GOAL: Rewrite the listing below with every "Q0" replaced by "query0" and nothing else changed. Leave out the pictures.

begin DATASET CONTENT

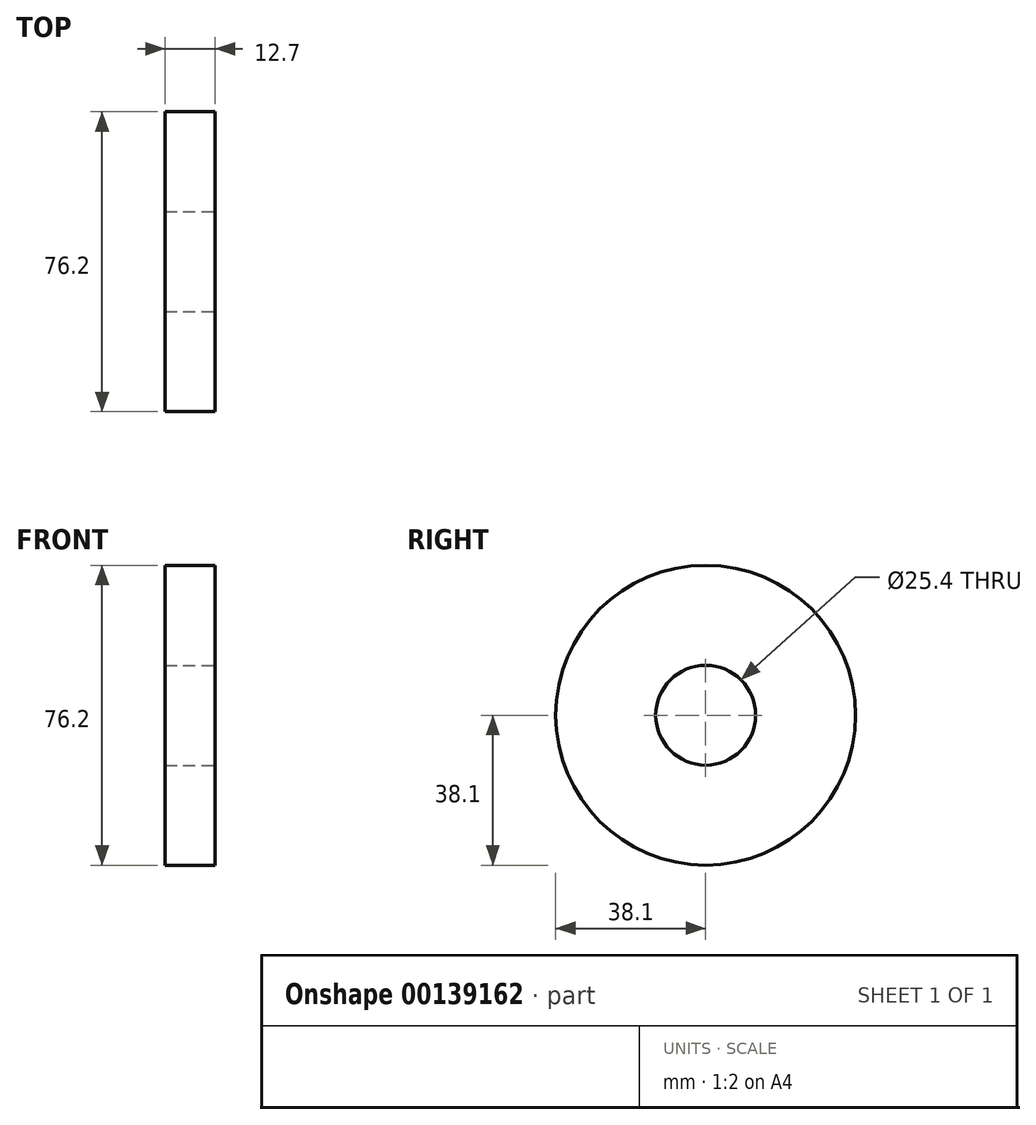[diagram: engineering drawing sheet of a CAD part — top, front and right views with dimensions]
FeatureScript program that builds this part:
annotation { "Feature Type Name" : "Feature", "Feature Type Description" : "" }
export const myFeature = defineFeature(function(context is Context, id is Id, definition is map)
    precondition{}
    {
        {
            var Q0;
            Q0=qCreatedBy(makeId("Right.planeOp"),FACE);
            var sketch = newSketch(context, id + "F0", { "sketchPlane" : qUnion([Q0])});
            skCircle(sketch, "E0", {"center": v(0, 0) * mm, "radius": 38.1 * mm});
            skSolve(sketch);
        }
        {
            var Q0;
            Q0 = qSketchRegion(id + "F0", true);
            extrude(context, id + "F1", {"entities" : qUnion([Q0]), "endBound" : BoundingType.SYMMETRIC, "depth" : 12.7 * mm, "hasSecondDirection" : true, "secondDirectionOppositeDirection" : true, "secondDirectionDepth" : 6.35 * mm});
        }
        {
            var Q0;
            Q0=makeQuery(id+"F1.opExtrude","CAP_FACE",FACE,{"disambiguationData":[OSD([sQuery(id+"F0.wireOp",EDGE,"E0")])],"isStart":false});
            var sketch = newSketch(context, id + "F2", { "sketchPlane" : qUnion([Q0])});
            skCircle(sketch, "E1", {"center": v(0, 0) * mm, "radius": 12.7 * mm});
            skSolve(sketch);
        }
        {
            var Q0;
            Q0 = qSketchRegion(id + "F2", true);
            extrude(context, id + "F3", {"entities" : qUnion([Q0]), "operationType" : NewBodyOperationType.REMOVE, "endBound" : BoundingType.THROUGH_ALL, "oppositeDirection" : true, "depth" : 25.4 * mm});
        }
    });
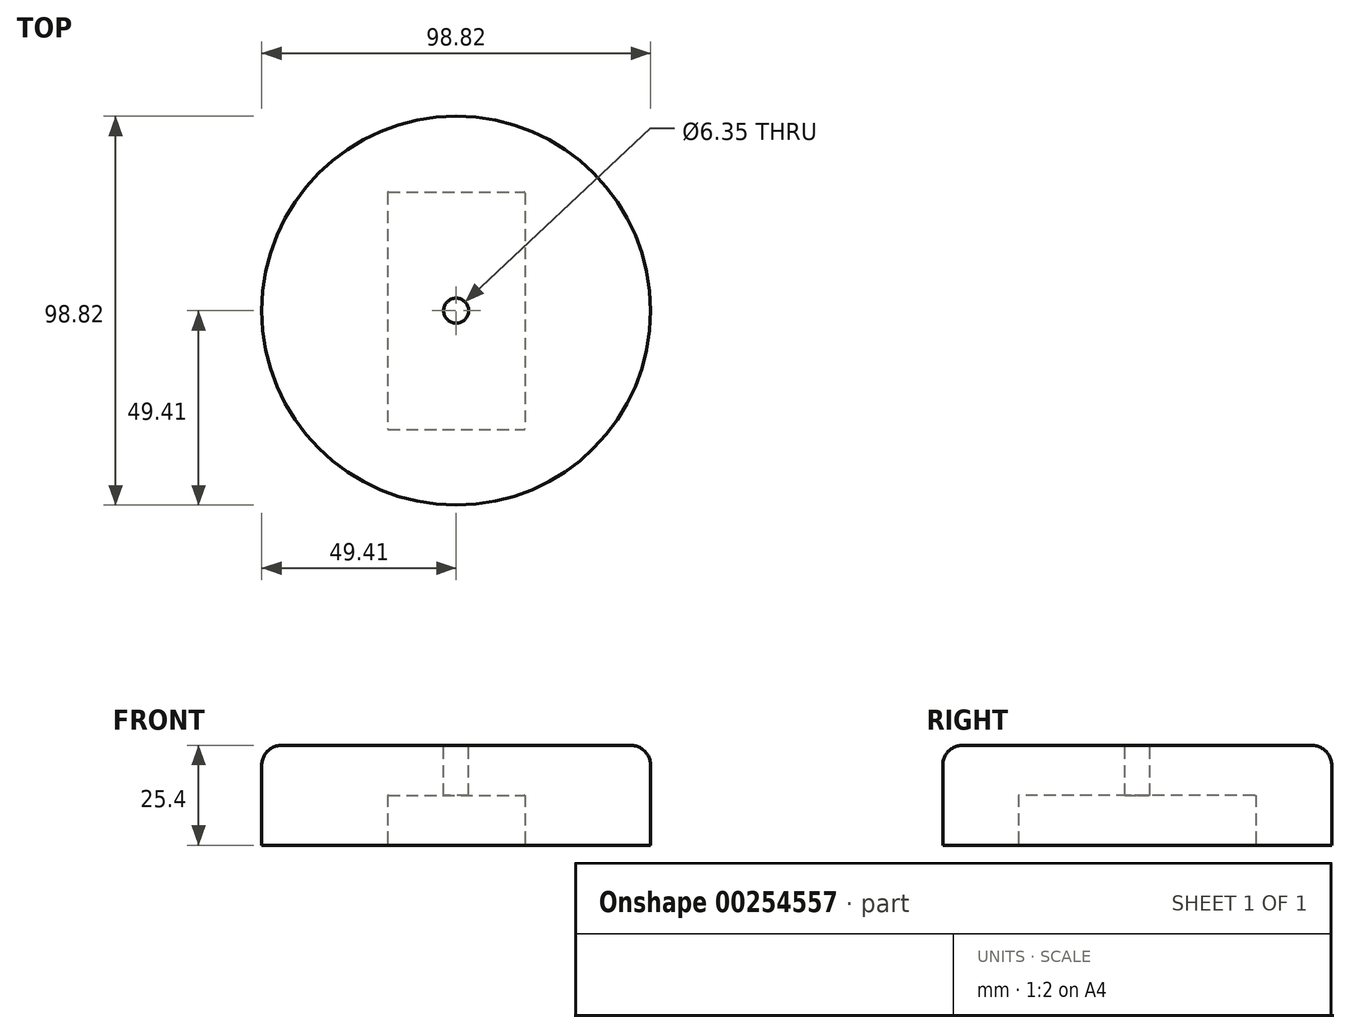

end DATASET CONTENT

RESPONSE FOR THIS EXERCISE:
[diagram: engineering drawing sheet of a CAD part — top, front and right views with dimensions]
FeatureScript program that builds this part:
annotation { "Feature Type Name" : "Feature", "Feature Type Description" : "" }
export const myFeature = defineFeature(function(context is Context, id is Id, definition is map)
    precondition{}
    {
        {
            var query0;
            query0=qCreatedBy(makeId("Right.planeOp"),FACE);
            var sketch = newSketch(context, id + "F0", { "sketchPlane" : qUnion([query0])});
            skCircle(sketch, "E0", {"center": v(0, 0) * mm, "radius": 38.1 * mm});
            skSolve(sketch);
        }
        {
            var query0;
            query0 = qSketchRegion(id + "F0", true);
            extrude(context, id + "F1", {"entities" : qUnion([query0]), "endBound" : BoundingType.SYMMETRIC, "depth" : 12.7 * mm, "hasSecondDirection" : true, "secondDirectionOppositeDirection" : true, "secondDirectionDepth" : 6.35 * mm});
        }
        {
            var query0;
            query0=makeQuery(id+"F1.opExtrude","CAP_FACE",FACE,{"disambiguationData":[OSD([sQuery(id+"F0.wireOp",EDGE,"E0")])],"isStart":false});
            var sketch = newSketch(context, id + "F2", { "sketchPlane" : qUnion([query0])});
            skCircle(sketch, "E1", {"center": v(0, 0) * mm, "radius": 12.7 * mm});
            skSolve(sketch);
        }
        {
            var query0;
            query0 = qSketchRegion(id + "F2", true);
            extrude(context, id + "F3", {"entities" : qUnion([query0]), "operationType" : NewBodyOperationType.REMOVE, "endBound" : BoundingType.THROUGH_ALL, "oppositeDirection" : true, "depth" : 25.4 * mm});
        }
    });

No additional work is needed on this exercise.